Every record below is to be copied exactly, with its images omitted.

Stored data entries
=== Section Start ===

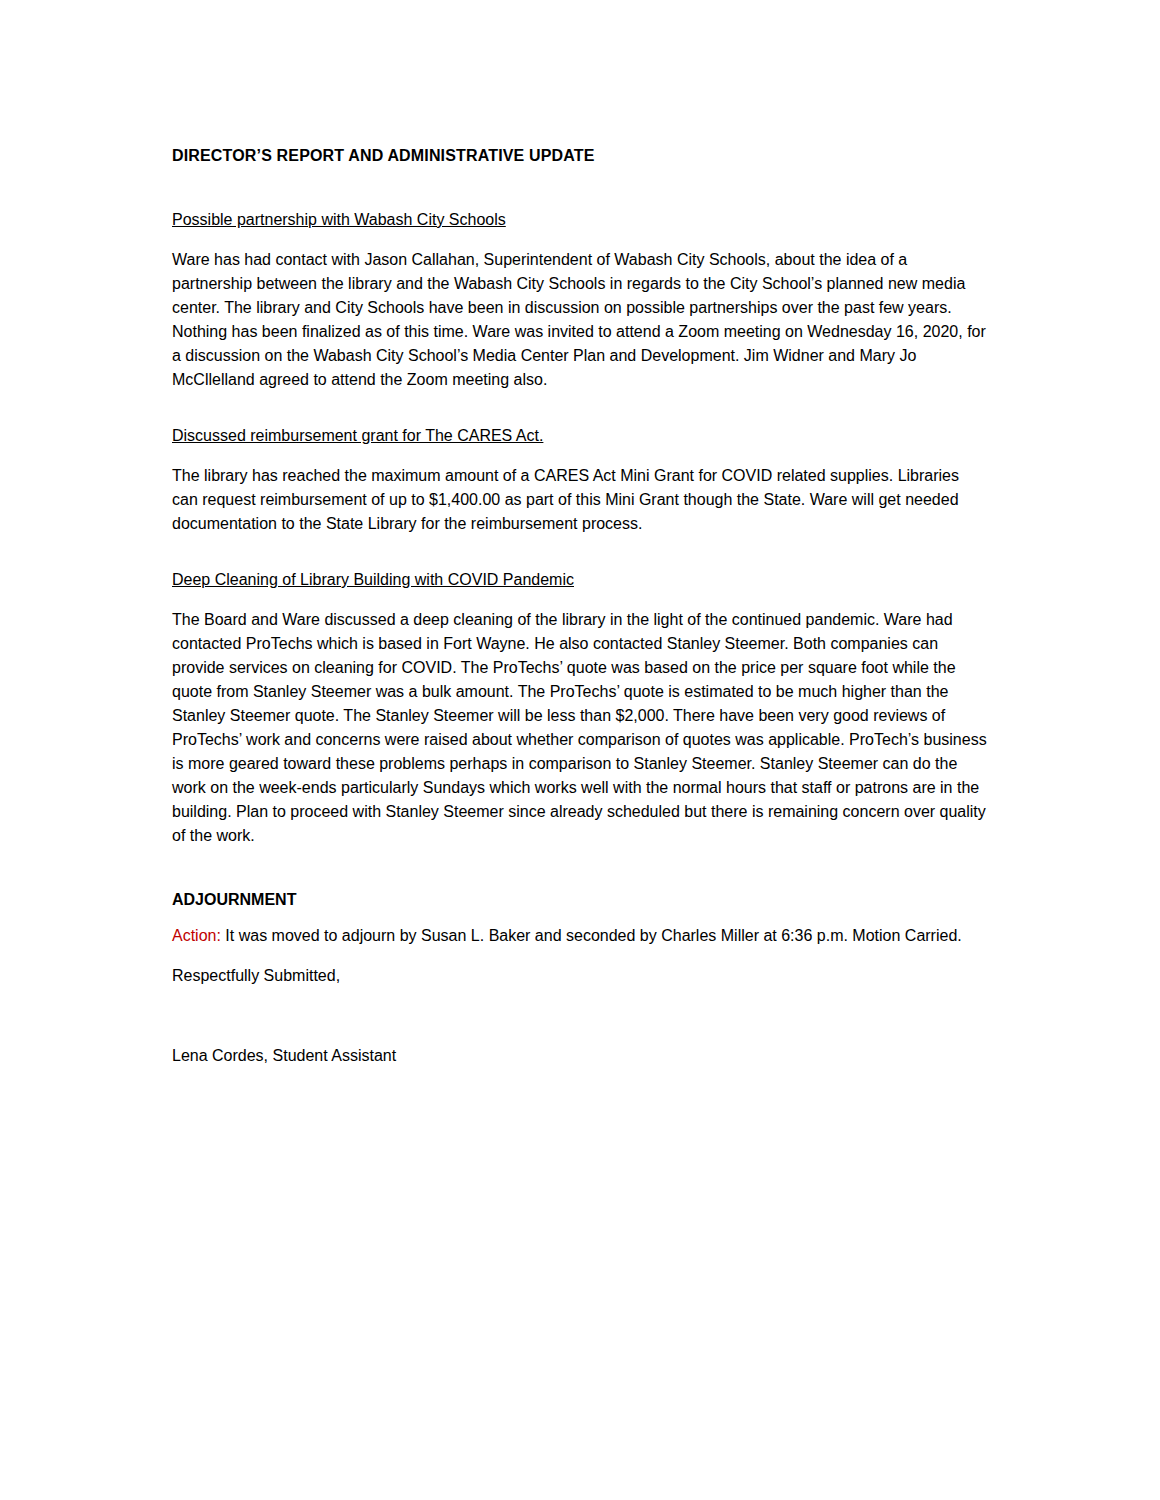DIRECTOR’S REPORT AND ADMINISTRATIVE UPDATE
Possible partnership with Wabash City Schools
Ware has had contact with Jason Callahan, Superintendent of Wabash City Schools, about the idea of a partnership between the library and the Wabash City Schools in regards to the City School’s planned new media center. The library and City Schools have been in discussion on possible partnerships over the past few years. Nothing has been finalized as of this time. Ware was invited to attend a Zoom meeting on Wednesday 16, 2020, for a discussion on the Wabash City School’s Media Center Plan and Development. Jim Widner and Mary Jo McCllelland agreed to attend the Zoom meeting also.
Discussed reimbursement grant for The CARES Act.
The library has reached the maximum amount of a CARES Act Mini Grant for COVID related supplies. Libraries can request reimbursement of up to $1,400.00 as part of this Mini Grant though the State. Ware will get needed documentation to the State Library for the reimbursement process.
Deep Cleaning of Library Building with COVID Pandemic
The Board and Ware discussed a deep cleaning of the library in the light of the continued pandemic. Ware had contacted ProTechs which is based in Fort Wayne. He also contacted Stanley Steemer. Both companies can provide services on cleaning for COVID. The ProTechs’ quote was based on the price per square foot while the quote from Stanley Steemer was a bulk amount. The ProTechs’ quote is estimated to be much higher than the Stanley Steemer quote. The Stanley Steemer will be less than $2,000. There have been very good reviews of ProTechs’ work and concerns were raised about whether comparison of quotes was applicable. ProTech’s business is more geared toward these problems perhaps in comparison to Stanley Steemer. Stanley Steemer can do the work on the week-ends particularly Sundays which works well with the normal hours that staff or patrons are in the building. Plan to proceed with Stanley Steemer since already scheduled but there is remaining concern over quality of the work.
ADJOURNMENT
Action: It was moved to adjourn by Susan L. Baker and seconded by Charles Miller at 6:36 p.m. Motion Carried.
Respectfully Submitted,
Lena Cordes, Student Assistant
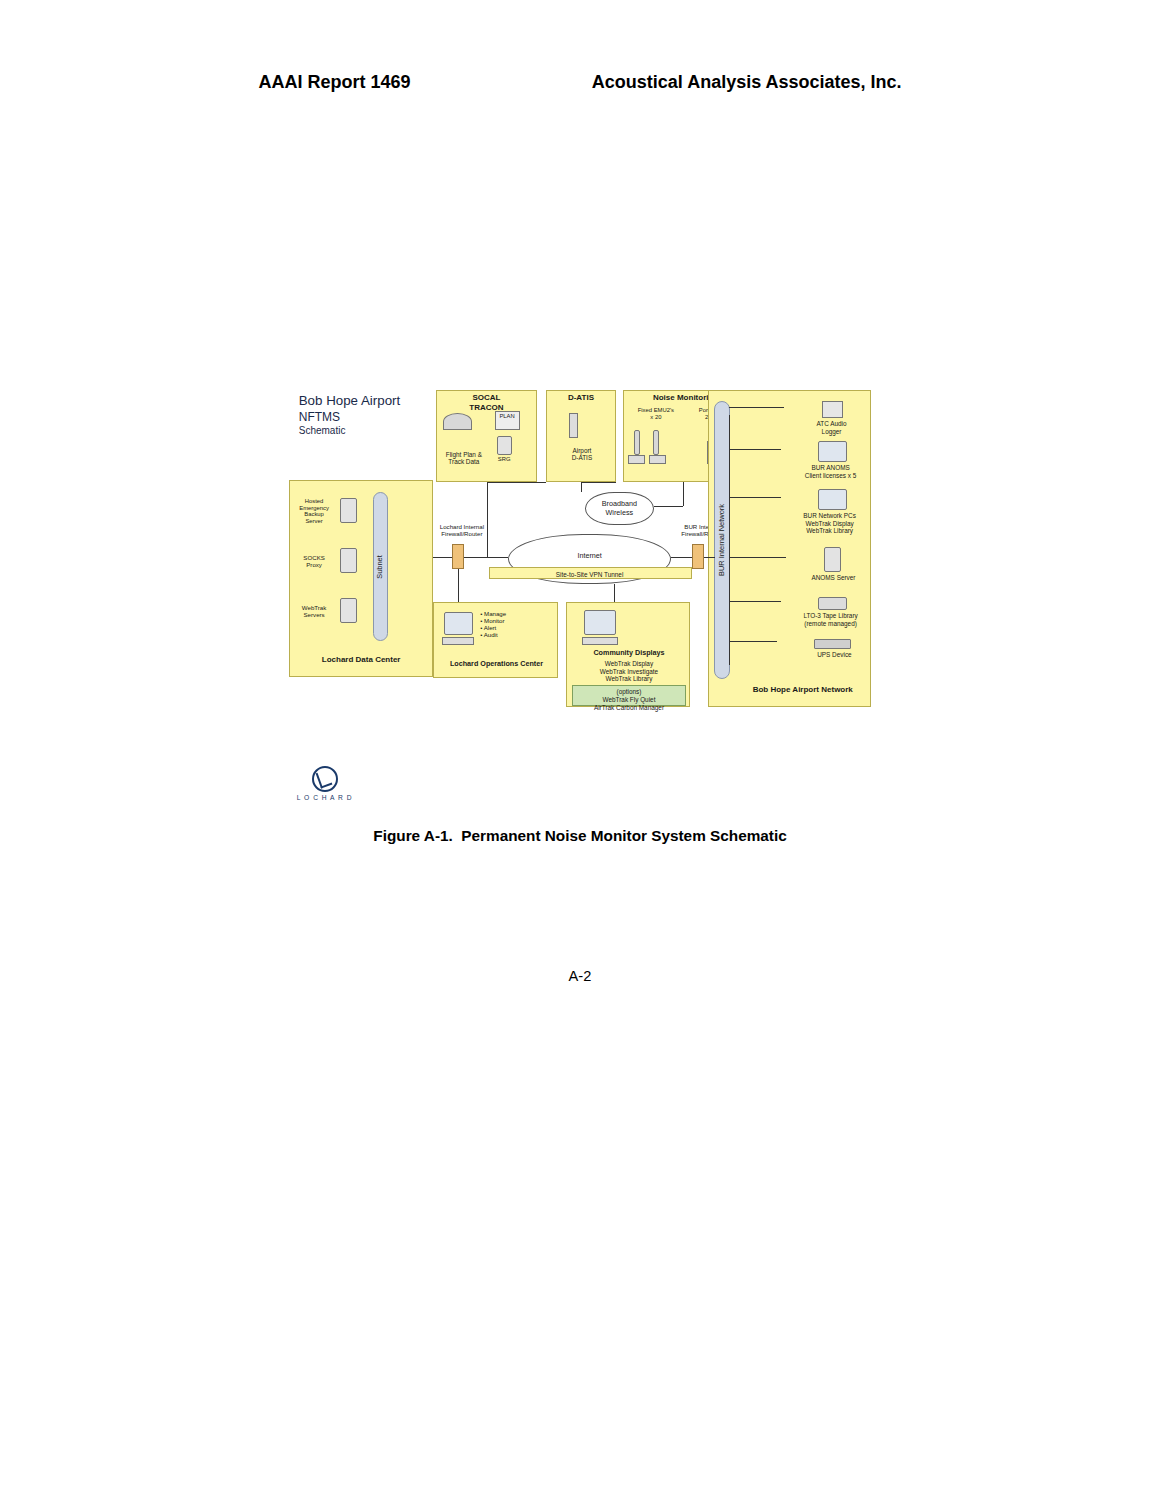AAAI Report 1469
Acoustical Analysis Associates, Inc.
Bob Hope Airport
NFTMS
Schematic
SOCAL
TRACON
PLAN
SRG
Flight Plan &
Track Data
D-ATIS
Airport
D-ATIS
Noise Monitoring
Fixed EMU2's
x 20
Portable B&K
2250 x 1
Lochard Data Center
Hosted
Emergency
Backup
Server
SOCKS
Proxy
WebTrak
Servers
Subnet
Lochard Internal
Firewall/Router
BUR Internal
Firewall/Router
Broadband
Wireless
Internet
Site-to-Site VPN Tunnel
• Manage
• Monitor
• Alert
• Audit
Lochard Operations Center
Community Displays
WebTrak Display
WebTrak Investigate
WebTrak Library
(options)
WebTrak Fly Quiet
AirTrak Carbon Manager
BUR Internal Network
ATC Audio
Logger
BUR ANOMS
Client licenses x 5
BUR Network PCs
WebTrak Display
WebTrak Library
ANOMS Server
LTO-3 Tape Library
(remote managed)
UPS Device
Bob Hope Airport Network
L O C H A R D
Figure A-1. Permanent Noise Monitor System Schematic
A-2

=== Section End ===

Response to the task
DIRECTOR’S REPORT AND ADMINISTRATIVE UPDATE
Possible partnership with Wabash City Schools
Ware has had contact with Jason Callahan, Superintendent of Wabash City Schools, about the idea of a partnership between the library and the Wabash City Schools in regards to the City School’s planned new media center. The library and City Schools have been in discussion on possible partnerships over the past few years. Nothing has been finalized as of this time. Ware was invited to attend a Zoom meeting on Wednesday 16, 2020, for a discussion on the Wabash City School’s Media Center Plan and Development. Jim Widner and Mary Jo McCllelland agreed to attend the Zoom meeting also.
Discussed reimbursement grant for The CARES Act.
The library has reached the maximum amount of a CARES Act Mini Grant for COVID related supplies. Libraries can request reimbursement of up to $1,400.00 as part of this Mini Grant though the State. Ware will get needed documentation to the State Library for the reimbursement process.
Deep Cleaning of Library Building with COVID Pandemic
The Board and Ware discussed a deep cleaning of the library in the light of the continued pandemic. Ware had contacted ProTechs which is based in Fort Wayne. He also contacted Stanley Steemer. Both companies can provide services on cleaning for COVID. The ProTechs’ quote was based on the price per square foot while the quote from Stanley Steemer was a bulk amount. The ProTechs’ quote is estimated to be much higher than the Stanley Steemer quote. The Stanley Steemer will be less than $2,000. There have been very good reviews of ProTechs’ work and concerns were raised about whether comparison of quotes was applicable. ProTech’s business is more geared toward these problems perhaps in comparison to Stanley Steemer. Stanley Steemer can do the work on the week-ends particularly Sundays which works well with the normal hours that staff or patrons are in the building. Plan to proceed with Stanley Steemer since already scheduled but there is remaining concern over quality of the work.
ADJOURNMENT
Action: It was moved to adjourn by Susan L. Baker and seconded by Charles Miller at 6:36 p.m. Motion Carried.
Respectfully Submitted,
Lena Cordes, Student Assistant
AAAI Report 1469
Acoustical Analysis Associates, Inc.
Bob Hope Airport
NFTMS
Schematic
SOCAL
TRACON
PLAN
SRG
Flight Plan &
Track Data
D-ATIS
Airport
D-ATIS
Noise Monitoring
Fixed EMU2's
x 20
Portable B&K
2250 x 1
Lochard Data Center
Hosted
Emergency
Backup
Server
SOCKS
Proxy
WebTrak
Servers
Subnet
Lochard Internal
Firewall/Router
BUR Internal
Firewall/Router
Broadband
Wireless
Internet
Site-to-Site VPN Tunnel
• Manage
• Monitor
• Alert
• Audit
Lochard Operations Center
Community Displays
WebTrak Display
WebTrak Investigate
WebTrak Library
(options)
WebTrak Fly Quiet
AirTrak Carbon Manager
BUR Internal Network
ATC Audio
Logger
BUR ANOMS
Client licenses x 5
BUR Network PCs
WebTrak Display
WebTrak Library
ANOMS Server
LTO-3 Tape Library
(remote managed)
UPS Device
Bob Hope Airport Network
L O C H A R D
Figure A-1. Permanent Noise Monitor System Schematic
A-2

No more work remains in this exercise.